▸ **Your goal**:
The expected answer is the set of lines in the data below between the line holding "focal_35mm: 27" and the line holding "f_number: 3.5", inclusive, written out exactly.

Start of Source material

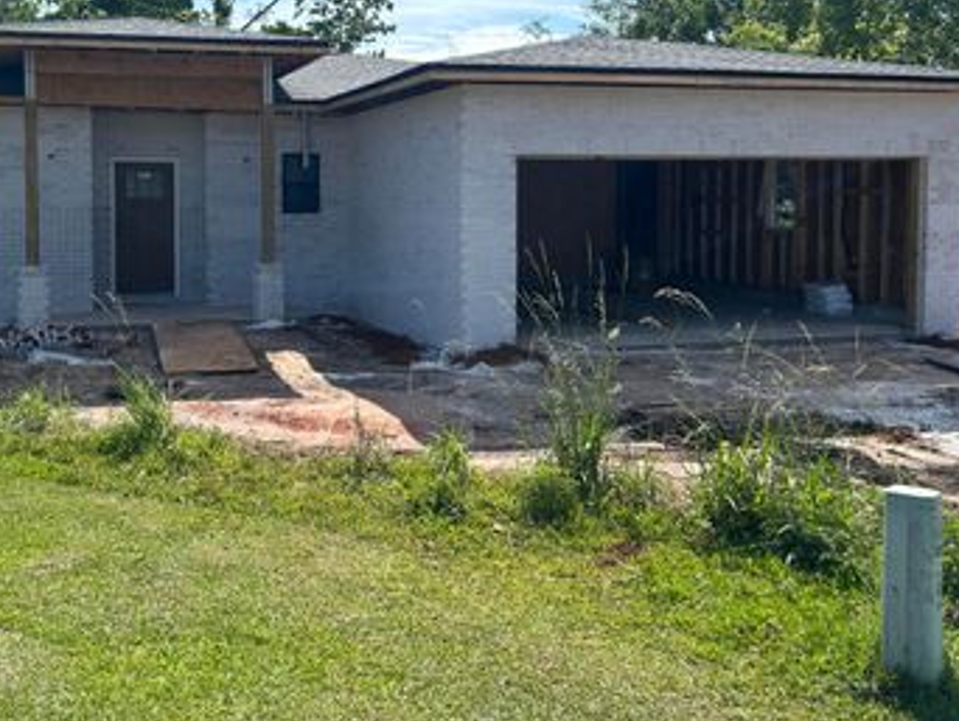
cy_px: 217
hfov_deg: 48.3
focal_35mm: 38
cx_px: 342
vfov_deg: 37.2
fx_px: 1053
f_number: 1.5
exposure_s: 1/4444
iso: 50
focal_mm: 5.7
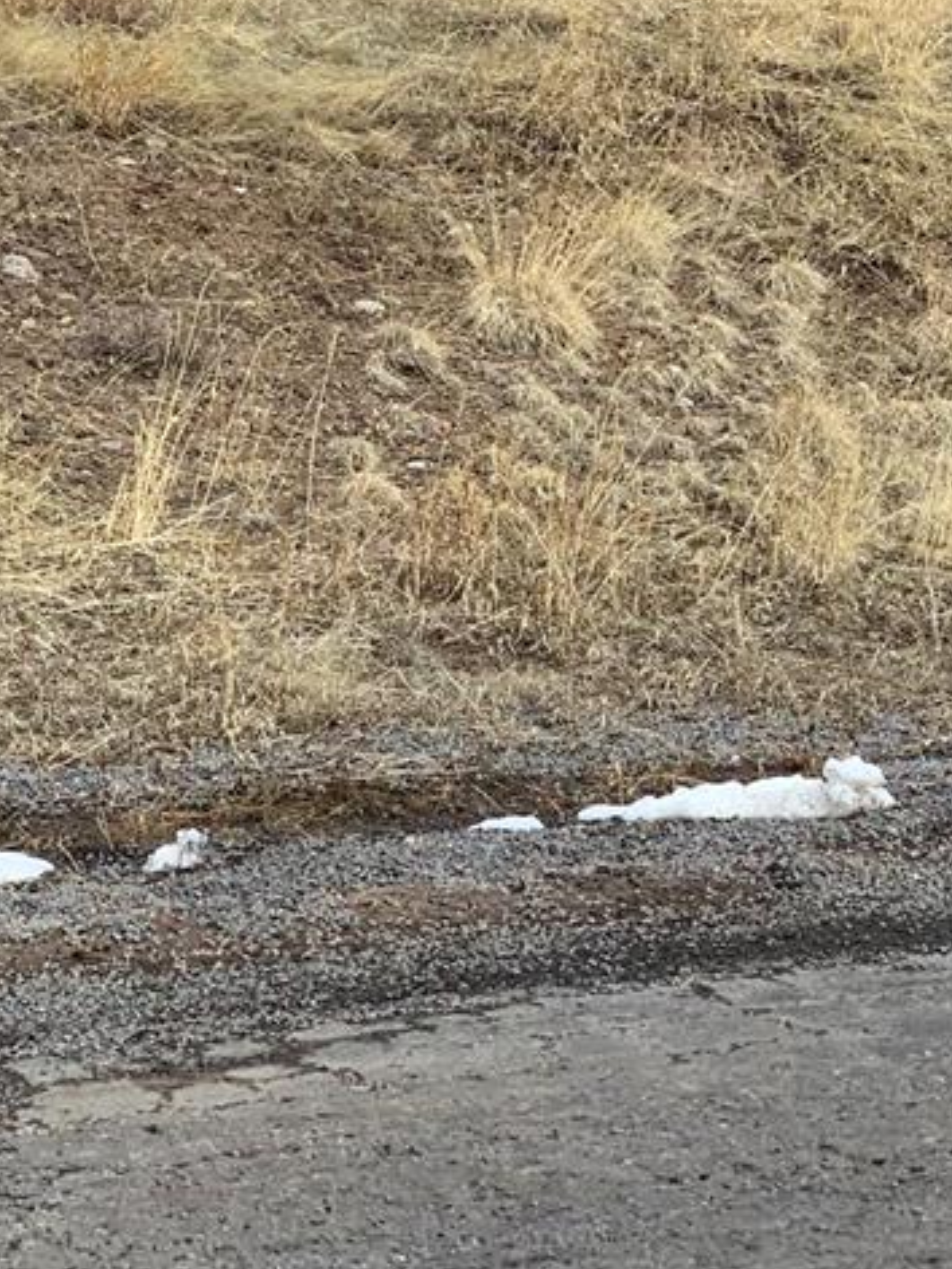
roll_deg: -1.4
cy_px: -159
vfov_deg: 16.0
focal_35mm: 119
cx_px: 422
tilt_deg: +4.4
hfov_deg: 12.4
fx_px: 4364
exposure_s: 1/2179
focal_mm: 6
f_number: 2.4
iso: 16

End of Source material
Start of Source material

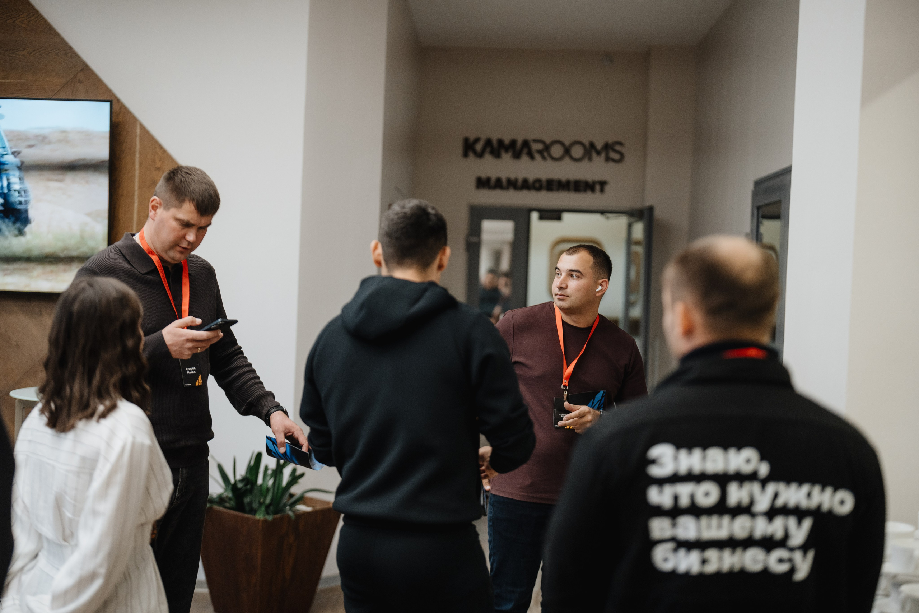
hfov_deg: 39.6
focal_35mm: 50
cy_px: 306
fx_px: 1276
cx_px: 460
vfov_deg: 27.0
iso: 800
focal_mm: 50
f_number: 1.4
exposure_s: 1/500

End of Source material
Start of Source material

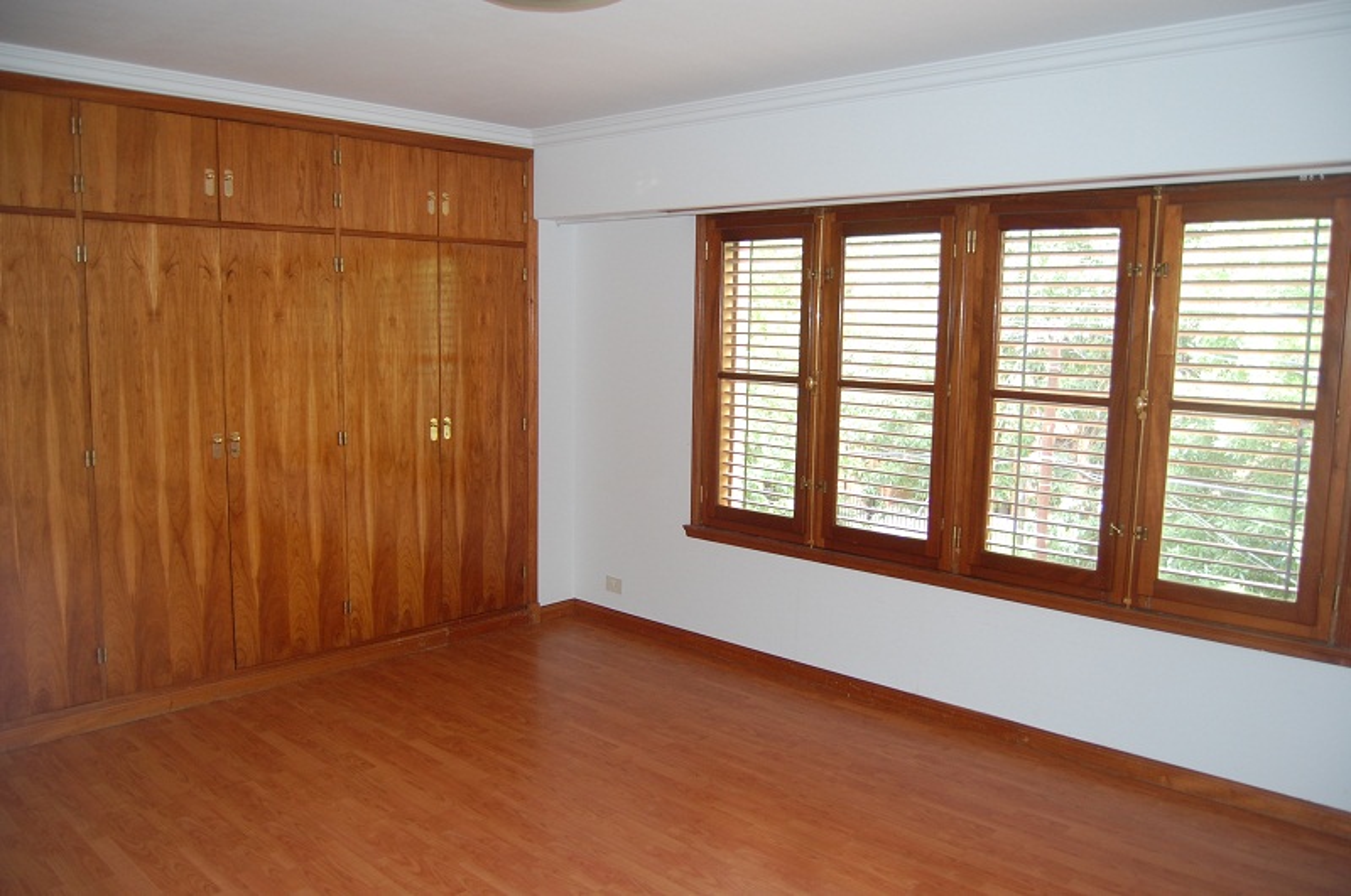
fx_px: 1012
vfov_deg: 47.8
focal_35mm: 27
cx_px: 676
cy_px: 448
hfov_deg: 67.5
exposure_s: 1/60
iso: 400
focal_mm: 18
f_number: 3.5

End of Source material

▸ **Completed exercise**:
focal_35mm: 27
cx_px: 676
cy_px: 448
hfov_deg: 67.5
exposure_s: 1/60
iso: 400
focal_mm: 18
f_number: 3.5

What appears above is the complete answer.